Ora è ben chiaro che la salute (- bene garantito dall’art. 32 Costituzione -) presuppone necessariamente l’esistenza in vita; non si può parlare di salute se non vi sia la vita.

E compito precipuo del consultorio è proprio quello di tutelare la vita del concepito, nel suo sviluppo sino alla nascita, e di sostenere e proteggere la gravidanza nel suo svolgersi in piena salute della madre perché venga alla luce il bimbo presente nel suo seno. La Corte di Cassazione con sentenza dell’8 agosto 2017 n. 17811, afferma che funzione precipua dei Consultori Pubblici è la promozione della maternità e la tutela del nascituro.

Ci troviamo, secondo le rilevazioni statistiche, in grave denatalità. Forte è la preoccupazione, ma al riguardo devesi tener presente l’art. 1, comma 1, lettera d), della predetta legge n. 405 del 29 luglio 1975: ivi il legislatore insiste perché i Consultori familiari facciano opera di divulgazione e promozione della gravidanza.

Sui Consultori familiari necessita una riflessione ampia che porti alla richiesta di modificare l’attuale normativa, o, meglio, di una nuova legge, perché i consultori adempiano effettivamente alla funzione affidata.

Con riserva di tornare in merito con altra comunicazione, per intanto preme evidenziare i compiti già fissati nell’art. 2 L.194/78, che all’inizio (comma 1) subito ne precisa la funzione: i consultori familiari assistono la madre in stato di gravidanza; ed, in stretto rapporto a tal fine si stabilisce che essi devono contribuire a fare superare la cause che potrebbero portare la donna alla interruzione delle gestazione. L’intento, quindi, del legislatore è quello di proteggere la vita e lo sviluppo del nascituro concepito.

Questa ineccepibile interpretazione deve ora, nella situazione di denatalità, spiegare tutta la sua efficacia perché le gravidanze raggiungano il compimento con la nascita dei bambini.

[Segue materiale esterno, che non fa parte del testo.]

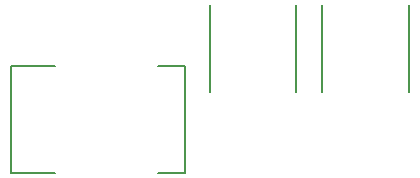
<source format=gbr>
%TF.GenerationSoftware,KiCad,Pcbnew,7.0.5*%
%TF.CreationDate,2023-10-22T13:56:56-04:00*%
%TF.ProjectId,PWR_module,5057525f-6d6f-4647-956c-652e6b696361,rev?*%
%TF.SameCoordinates,PX7270e00PY6a55ae0*%
%TF.FileFunction,Legend,Top*%
%TF.FilePolarity,Positive*%
%FSLAX46Y46*%
G04 Gerber Fmt 4.6, Leading zero omitted, Abs format (unit mm)*
G04 Created by KiCad (PCBNEW 7.0.5) date 2023-10-22 13:56:56*
%MOMM*%
%LPD*%
G01*
G04 APERTURE LIST*
%ADD10C,0.200000*%
G04 APERTURE END LIST*
D10*
%TO.C,L2*%
X23850000Y25150000D02*
X23850000Y17850000D01*
X31150000Y17850000D02*
X31150000Y25150000D01*
%TO.C,L1*%
X21650000Y17850000D02*
X21650000Y25150000D01*
X14350000Y25150000D02*
X14350000Y17850000D01*
%TO.C,J1*%
X-2500000Y11000000D02*
X1200000Y11000000D01*
X-2500000Y20000000D02*
X-2500000Y11000000D01*
X1200000Y20000000D02*
X-2500000Y20000000D01*
X12200000Y11000000D02*
X9950000Y11000000D01*
X12200000Y20000000D02*
X12200000Y11000000D01*
X9950000Y20000000D02*
X12200000Y20000000D01*
%TD*%
M02*

</source>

Le altre previsioni dell’art. 2 cooperano a tal fine; così le informazioni (- di cui alla lettera a), comma 1) sui diritti spettanti alla madre in forza della legislazione statale e regionale, e sui servizi sociali, sanitari ed assistenziali messi a disposizione dalle strutture sociali del territorio perché la gravidanza sia proseguita. Altrettanto dicasi per le notizie che riguardano le “modalità dirette ad ottenere” il rispetto delle norme a tutela della gestante lavoratrice; in effetti con tale disposto si mette a disposizione della madre un consulente giuridico.

Le suddette finalità, volute dalle leggi citate, nella prassi sono state in buna parte disattese.

Da qui la necessità di un nuovo intervento del legislatore se si vuole effettivamente prevenire l’aborto e sostenere la natalità.

In merito il punto più importante viene indicato da Carlo Casini (in Dopo 40 anni per una prevenzione vera dell’aborto volontario – Rapporto sull’attuazione della legge 194/78, Movimento per la vita, Commissione Biodiritto, pag. 15): “Il consultorio familiare … non deve essere coinvolto con l’IVG, neppure con il rilascio di documentazione che costituisce titolo per l’intervento”.

3) In conclusione torniamo all’albero del neonato.

Quest’albero mostra che un nuovo bambino ha sorriso ai suoi genitori ed ai suoi concittadini; e nel contempo ricorda a tutti che la protezione accordata alla madre ed al nascituro figlio concepito è programma socio-politico, efficace, per porre un freno al declino demografico del Paese.